Restraint of trade clauses are common in employment contracts today.
Simply put, they restrain the ability of employees to compete with their employers upon termination of their employment. However, critically, the recent decision of the Victorian Court of Appeal in Crowe Horwath (Aust) Pty Ltd v Loone [2017] VSCA 181 involved a comprehensive review of the authorities relating to the enforceability of restraint of trade clauses in circumstances where the conduct of the employer amounts to repudiation of the contract, and where that repudiation is accepted by the employee.
The employer unsuccessfully sought to have a restraint of trade clause enforced against the employee, who had terminated his employment contract by accepting the employer’s repudiatory conduct. Notably the terms of the restraint clause itself were not in issue. Instead it was the consequence of the employer’s repudiatory conduct on the subsequent enforcement of the restraint.
The employer appealed the decision of McDonald J, however it was also unsuccessful.

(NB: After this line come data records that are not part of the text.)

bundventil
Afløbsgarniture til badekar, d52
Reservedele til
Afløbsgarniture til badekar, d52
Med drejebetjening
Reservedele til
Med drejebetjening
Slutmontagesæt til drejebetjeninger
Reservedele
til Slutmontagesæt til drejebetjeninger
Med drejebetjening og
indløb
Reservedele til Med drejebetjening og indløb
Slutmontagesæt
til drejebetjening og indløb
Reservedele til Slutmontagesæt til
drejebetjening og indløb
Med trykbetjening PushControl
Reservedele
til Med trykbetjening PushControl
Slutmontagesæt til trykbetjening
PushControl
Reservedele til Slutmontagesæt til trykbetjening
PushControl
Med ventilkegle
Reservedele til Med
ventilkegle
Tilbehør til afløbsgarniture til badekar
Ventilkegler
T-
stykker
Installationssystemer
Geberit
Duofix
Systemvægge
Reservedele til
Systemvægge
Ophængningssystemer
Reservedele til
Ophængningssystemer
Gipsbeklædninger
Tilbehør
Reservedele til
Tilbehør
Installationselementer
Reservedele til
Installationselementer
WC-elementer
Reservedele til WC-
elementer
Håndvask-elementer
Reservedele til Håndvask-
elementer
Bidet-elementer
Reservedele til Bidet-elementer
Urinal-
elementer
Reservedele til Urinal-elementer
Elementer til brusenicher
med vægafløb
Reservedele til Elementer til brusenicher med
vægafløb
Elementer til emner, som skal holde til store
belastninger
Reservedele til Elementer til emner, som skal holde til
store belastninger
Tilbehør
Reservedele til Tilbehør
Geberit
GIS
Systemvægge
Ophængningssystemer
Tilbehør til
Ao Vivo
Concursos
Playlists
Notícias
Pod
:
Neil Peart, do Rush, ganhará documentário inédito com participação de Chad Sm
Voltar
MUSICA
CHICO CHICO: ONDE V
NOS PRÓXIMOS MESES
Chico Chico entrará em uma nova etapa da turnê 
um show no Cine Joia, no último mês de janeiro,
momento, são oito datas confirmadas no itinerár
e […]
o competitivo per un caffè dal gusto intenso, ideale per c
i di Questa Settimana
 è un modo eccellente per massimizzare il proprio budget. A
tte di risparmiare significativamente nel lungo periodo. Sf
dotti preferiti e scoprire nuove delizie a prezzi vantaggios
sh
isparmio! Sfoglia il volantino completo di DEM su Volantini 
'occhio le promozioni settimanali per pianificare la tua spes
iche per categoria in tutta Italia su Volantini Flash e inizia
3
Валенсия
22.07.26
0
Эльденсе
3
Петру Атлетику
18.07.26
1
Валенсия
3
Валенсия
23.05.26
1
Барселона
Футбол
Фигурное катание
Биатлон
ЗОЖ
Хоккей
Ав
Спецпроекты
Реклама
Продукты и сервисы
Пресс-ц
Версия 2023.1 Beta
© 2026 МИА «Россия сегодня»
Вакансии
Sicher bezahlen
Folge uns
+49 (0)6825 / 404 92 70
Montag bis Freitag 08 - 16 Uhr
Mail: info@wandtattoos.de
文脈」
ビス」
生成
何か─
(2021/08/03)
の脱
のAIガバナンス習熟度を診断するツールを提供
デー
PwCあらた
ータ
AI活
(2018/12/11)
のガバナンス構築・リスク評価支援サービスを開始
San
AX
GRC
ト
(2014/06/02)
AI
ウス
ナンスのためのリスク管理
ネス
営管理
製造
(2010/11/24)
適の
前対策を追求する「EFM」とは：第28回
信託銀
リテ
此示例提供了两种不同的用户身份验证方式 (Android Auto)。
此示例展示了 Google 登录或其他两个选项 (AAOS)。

The Court of Appeal’s analysis of an extensive list of authorities revealed an ongoing trend that an employer seeking to rely upon a restraint of trade clause must be ready and able to perform its obligations under an employment contract. Their Honours stated the following:
“What was said in those cases was capable of explanation that the defaulting party had not acquired an unconditional right to enforce the restraint clause where it was not ready and able to perform the contract in the future – being disabled from doing so by its repudiatory conduct, accepted by the employee.”
Through these proceedings, it has now been established in Australia (and supported by a long line of English and Canadian authorities) that, where an employer has repudiated a contract of employment and that repudiation has been accepted by the employee, the employer may be denied the ability to rely upon a restraint of trade clause.